[Saved data entries]
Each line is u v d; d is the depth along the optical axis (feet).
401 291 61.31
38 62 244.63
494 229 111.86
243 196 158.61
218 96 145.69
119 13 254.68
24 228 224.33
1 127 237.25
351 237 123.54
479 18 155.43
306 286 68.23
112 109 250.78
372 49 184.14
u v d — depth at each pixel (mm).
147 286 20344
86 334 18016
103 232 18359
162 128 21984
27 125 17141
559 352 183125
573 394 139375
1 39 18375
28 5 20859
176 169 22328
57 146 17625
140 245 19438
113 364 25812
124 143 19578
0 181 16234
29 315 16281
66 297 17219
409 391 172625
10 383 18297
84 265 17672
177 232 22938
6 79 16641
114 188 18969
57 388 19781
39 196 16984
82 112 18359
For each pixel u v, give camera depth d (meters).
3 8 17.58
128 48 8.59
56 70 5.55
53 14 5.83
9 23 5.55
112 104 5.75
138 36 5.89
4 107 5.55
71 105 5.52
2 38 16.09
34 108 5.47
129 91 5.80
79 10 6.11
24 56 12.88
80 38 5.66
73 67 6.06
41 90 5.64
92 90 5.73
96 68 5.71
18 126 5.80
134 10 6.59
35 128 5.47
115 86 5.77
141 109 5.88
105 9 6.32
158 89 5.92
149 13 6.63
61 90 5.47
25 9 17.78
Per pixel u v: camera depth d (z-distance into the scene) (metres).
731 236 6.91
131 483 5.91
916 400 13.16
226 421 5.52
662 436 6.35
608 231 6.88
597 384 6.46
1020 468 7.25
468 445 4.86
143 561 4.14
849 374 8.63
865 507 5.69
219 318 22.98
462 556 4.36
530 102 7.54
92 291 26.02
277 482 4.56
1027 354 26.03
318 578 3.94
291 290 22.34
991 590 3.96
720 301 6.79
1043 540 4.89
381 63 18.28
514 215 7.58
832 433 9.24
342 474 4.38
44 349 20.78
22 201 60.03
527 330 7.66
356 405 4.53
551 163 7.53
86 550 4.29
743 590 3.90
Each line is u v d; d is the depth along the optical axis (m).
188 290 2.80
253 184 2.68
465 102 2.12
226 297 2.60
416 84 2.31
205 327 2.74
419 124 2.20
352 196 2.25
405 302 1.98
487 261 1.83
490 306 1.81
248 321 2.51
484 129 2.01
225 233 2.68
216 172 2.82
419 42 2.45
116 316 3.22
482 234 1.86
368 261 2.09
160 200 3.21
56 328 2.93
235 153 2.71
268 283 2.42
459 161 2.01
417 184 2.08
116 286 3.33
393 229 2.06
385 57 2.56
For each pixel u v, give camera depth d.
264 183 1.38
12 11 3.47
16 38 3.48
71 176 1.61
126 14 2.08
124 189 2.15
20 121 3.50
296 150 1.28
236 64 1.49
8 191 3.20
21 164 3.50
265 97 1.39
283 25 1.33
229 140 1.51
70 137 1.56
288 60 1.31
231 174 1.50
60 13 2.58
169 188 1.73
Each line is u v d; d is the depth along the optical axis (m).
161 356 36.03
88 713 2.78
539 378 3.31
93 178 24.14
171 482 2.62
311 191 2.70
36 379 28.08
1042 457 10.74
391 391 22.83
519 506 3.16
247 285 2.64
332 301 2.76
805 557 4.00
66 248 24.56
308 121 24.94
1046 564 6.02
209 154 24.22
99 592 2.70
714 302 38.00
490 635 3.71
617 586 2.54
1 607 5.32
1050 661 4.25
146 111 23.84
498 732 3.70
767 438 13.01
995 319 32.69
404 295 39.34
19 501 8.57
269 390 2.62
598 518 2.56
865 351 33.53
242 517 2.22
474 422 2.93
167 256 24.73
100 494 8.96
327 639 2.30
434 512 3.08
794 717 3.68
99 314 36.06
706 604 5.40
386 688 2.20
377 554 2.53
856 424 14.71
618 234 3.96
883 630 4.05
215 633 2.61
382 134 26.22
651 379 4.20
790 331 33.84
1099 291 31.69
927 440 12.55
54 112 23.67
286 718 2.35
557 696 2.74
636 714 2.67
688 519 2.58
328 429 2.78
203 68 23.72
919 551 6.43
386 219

▶ **WORK INSTRUCTION**
An exact restatement of the data above is required.

▶ **EXPECTED ANSWER**
Each line is u v d; d is the depth along the optical axis (feet).
401 291 61.31
38 62 244.63
494 229 111.86
243 196 158.61
218 96 145.69
119 13 254.68
24 228 224.33
1 127 237.25
351 237 123.54
479 18 155.43
306 286 68.23
112 109 250.78
372 49 184.14
u v d — depth at each pixel (mm).
147 286 20344
86 334 18016
103 232 18359
162 128 21984
27 125 17141
559 352 183125
573 394 139375
1 39 18375
28 5 20859
176 169 22328
57 146 17625
140 245 19438
113 364 25812
124 143 19578
0 181 16234
29 315 16281
66 297 17219
409 391 172625
10 383 18297
84 265 17672
177 232 22938
6 79 16641
114 188 18969
57 388 19781
39 196 16984
82 112 18359
For each pixel u v, give camera depth d (meters).
3 8 17.58
128 48 8.59
56 70 5.55
53 14 5.83
9 23 5.55
112 104 5.75
138 36 5.89
4 107 5.55
71 105 5.52
2 38 16.09
34 108 5.47
129 91 5.80
79 10 6.11
24 56 12.88
80 38 5.66
73 67 6.06
41 90 5.64
92 90 5.73
96 68 5.71
18 126 5.80
134 10 6.59
35 128 5.47
115 86 5.77
141 109 5.88
105 9 6.32
158 89 5.92
149 13 6.63
61 90 5.47
25 9 17.78
Per pixel u v: camera depth d (z-distance into the scene) (metres).
731 236 6.91
131 483 5.91
916 400 13.16
226 421 5.52
662 436 6.35
608 231 6.88
597 384 6.46
1020 468 7.25
468 445 4.86
143 561 4.14
849 374 8.63
865 507 5.69
219 318 22.98
462 556 4.36
530 102 7.54
92 291 26.02
277 482 4.56
1027 354 26.03
318 578 3.94
291 290 22.34
991 590 3.96
720 301 6.79
1043 540 4.89
381 63 18.28
514 215 7.58
832 433 9.24
342 474 4.38
44 349 20.78
22 201 60.03
527 330 7.66
356 405 4.53
551 163 7.53
86 550 4.29
743 590 3.90
Each line is u v d; d is the depth along the optical axis (m).
188 290 2.80
253 184 2.68
465 102 2.12
226 297 2.60
416 84 2.31
205 327 2.74
419 124 2.20
352 196 2.25
405 302 1.98
487 261 1.83
490 306 1.81
248 321 2.51
484 129 2.01
225 233 2.68
216 172 2.82
419 42 2.45
116 316 3.22
482 234 1.86
368 261 2.09
160 200 3.21
56 328 2.93
235 153 2.71
268 283 2.42
459 161 2.01
417 184 2.08
116 286 3.33
393 229 2.06
385 57 2.56
For each pixel u v, give camera depth d.
264 183 1.38
12 11 3.47
16 38 3.48
71 176 1.61
126 14 2.08
124 189 2.15
20 121 3.50
296 150 1.28
236 64 1.49
8 191 3.20
21 164 3.50
265 97 1.39
283 25 1.33
229 140 1.51
70 137 1.56
288 60 1.31
231 174 1.50
60 13 2.58
169 188 1.73
Each line is u v d; d is the depth along the optical axis (m).
161 356 36.03
88 713 2.78
539 378 3.31
93 178 24.14
171 482 2.62
311 191 2.70
36 379 28.08
1042 457 10.74
391 391 22.83
519 506 3.16
247 285 2.64
332 301 2.76
805 557 4.00
66 248 24.56
308 121 24.94
1046 564 6.02
209 154 24.22
99 592 2.70
714 302 38.00
490 635 3.71
617 586 2.54
1 607 5.32
1050 661 4.25
146 111 23.84
498 732 3.70
767 438 13.01
995 319 32.69
404 295 39.34
19 501 8.57
269 390 2.62
598 518 2.56
865 351 33.53
242 517 2.22
474 422 2.93
167 256 24.73
100 494 8.96
327 639 2.30
434 512 3.08
794 717 3.68
99 314 36.06
706 604 5.40
386 688 2.20
377 554 2.53
856 424 14.71
618 234 3.96
883 630 4.05
215 633 2.61
382 134 26.22
651 379 4.20
790 331 33.84
1099 291 31.69
927 440 12.55
54 112 23.67
286 718 2.35
557 696 2.74
636 714 2.67
688 519 2.58
328 429 2.78
203 68 23.72
919 551 6.43
386 219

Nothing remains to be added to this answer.